Re: [PATCH v3] mm/page_alloc: replace kernel_init_pages() with batch page clearing

From: David Hildenbrand (Arm)

Date: Wed Apr 22 2026 - 14:27:13 EST


On 4/22/26 12:26, Hrushikesh Salunke wrote:
> When init_on_alloc is enabled, kernel_init_pages() clears every page
> one at a time via clear_highpage_kasan_tagged(), which incurs per-page
> kmap_local_page()/kunmap_local() overhead and prevents the architecture
> clearing primitive from operating on contiguous ranges.
>
> Introduce clear_highpages_kasan_tagged() in highmem.h, a batch
> clearing helper that calls clear_pages() for the full contiguous range
> on !HIGHMEM systems, bypassing the per-page kmap overhead and allowing
> a single invocation of the arch clearing primitive across the entire
> allocation. The HIGHMEM path falls back to per-page clearing since
> those pages require kmap.

- Data below -

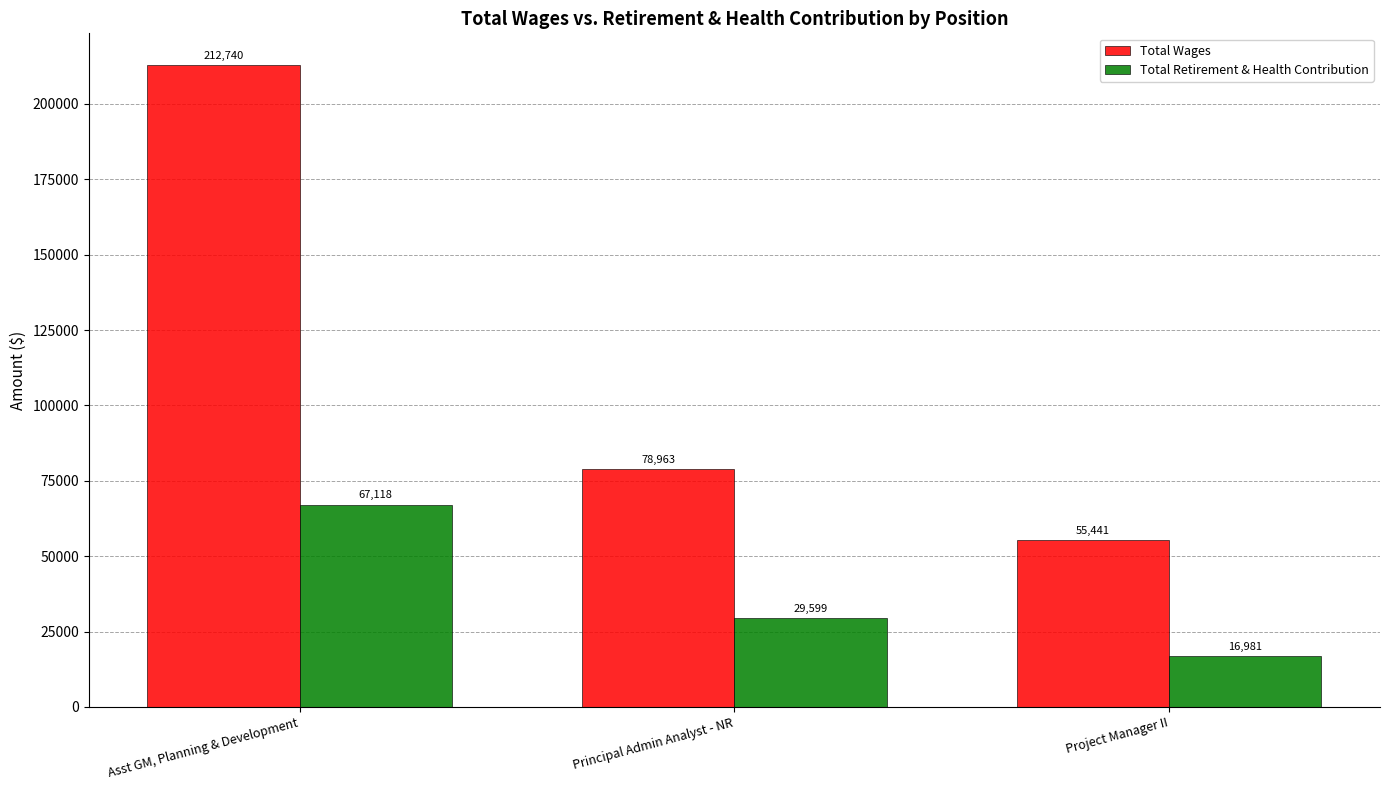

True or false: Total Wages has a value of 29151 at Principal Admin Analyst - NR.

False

- Exercise requirements -
A. Reproduce the patch discussion between "From: David Hildenbrand" and "on contiguous ranges.", inclusive, switching "overhead" to "cost".
B. Pick up the patch discussion after its final line and keep writing.
The material has no connection to the patch discussion.

- Answers by task -
A.
From: David Hildenbrand (Arm)

Date: Wed Apr 22 2026 - 14:27:13 EST


On 4/22/26 12:26, Hrushikesh Salunke wrote:
> When init_on_alloc is enabled, kernel_init_pages() clears every page
> one at a time via clear_highpage_kasan_tagged(), which incurs per-page
> kmap_local_page()/kunmap_local() cost and prevents the architecture
> clearing primitive from operating on contiguous ranges.

B.
>
> Replace kernel_init_pages() with direct calls to the new helper, as it
> becomes a trivial wrapper.
>
> Allocating 8192 x 2MB HugeTLB pages (16GB) with init_on_alloc=1:
>
> Before: 0.445s
> After: 0.166s (-62.7%, 2.68x faster)
>
> Kernel time (sys) reduction per workload with init_on_alloc=1:
>
> Workload Before After Change
> Graph500 64C128T 30m 41.8s 15m 14.8s -50.3%
> Graph500 16C32T 15m 56.7s 9m 43.7s -39.0%
> Pagerank 32T 1m 58.5s 1m 12.8s -38.5%
> Pagerank 128T 2m 36.3s 1m 40.4s -35.7%

We do have some elaborate handling in clear_contig_highpages() to chunk it up
(and to call cond_resched()). But that function can get called with much bigger
ranges.

I'm not concerned about the cond_resched() -- we wouldn't do one here before --
but I'm wondering whether we could end up triggering a HW instruction that is
uninterruptible and takes a rather long time.

But clear_contig_highpages() breaks it into 32MiB chunks, and only x86 supports
it so far. So we won't exceed that with the maximum buddy order of 4MiB on x86.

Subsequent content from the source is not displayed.